When I quiz her on her favorite movie, Castronovo takes a beat to gather her thoughts: “As a film major, there’s some internal pressure to pick a movie that’s niche and not too mainstream.” She takes another pause. “It’s Twilight. I like Twilight.” After we both dissolve into giggles of agreement, I ask why. “It’s campy. It’s enjoyable. It has a sense of humor.”
Later Castronovo tells me about a published paper she wrote on the genre of mockumentary. She briefly summarizes her thesis: “Mockumentaries laugh at the very form of documentaries. In that way, truth can sometimes be playful. It can be entertaining to laugh at our own conventions of factual representation.”

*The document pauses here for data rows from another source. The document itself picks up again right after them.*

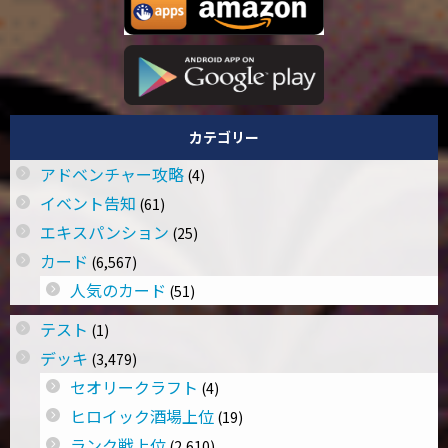
カテゴリー
アドベンチャー攻略
(4)
イベント告知
(61)
エキスパンション
(25)
カード
(6,567)
人気のカード
(51)
テスト
(1)
デッキ
(3,479)
セオリークラフト
(4)
ヒロイック酒場上位
(19)
ランク戦上位
(2,610)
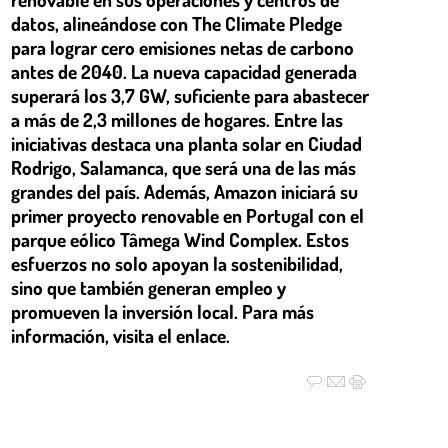
datos, alineándose con The Climate Pledge
para lograr cero emisiones netas de carbono
antes de 2040. La nueva capacidad generada
superará los 3,7 GW, suficiente para abastecer
a más de 2,3 millones de hogares. Entre las
iniciativas destaca una planta solar en Ciudad
Rodrigo, Salamanca, que será una de las más
grandes del país. Además, Amazon iniciará su
primer proyecto renovable en Portugal con el
parque eólico Tâmega Wind Complex. Estos
esfuerzos no solo apoyan la sostenibilidad,
sino que también generan empleo y
promueven la inversión local. Para más
información, visita el enlace.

We quickly find ourselves consumed in the spiraling debate surrounding what is the truth even anyways, especially in constructed mediums like film, and how documentary is really just as fictional as a traditional narrative piece. Understanding that such conundrums are at the root of Castronovo’s work, I admit to her that I’m afraid it might be impossible to fully encapsulate her persona in writing. If the truth is constructed, how do you even begin to go about reconstructing fact in an honest way, much less a compelling one?
She aptly provides me with advice to quell my anxieties about reassembling her on the page—meta, I know.
“I mean, there is no way. Just try to do something entertaining.”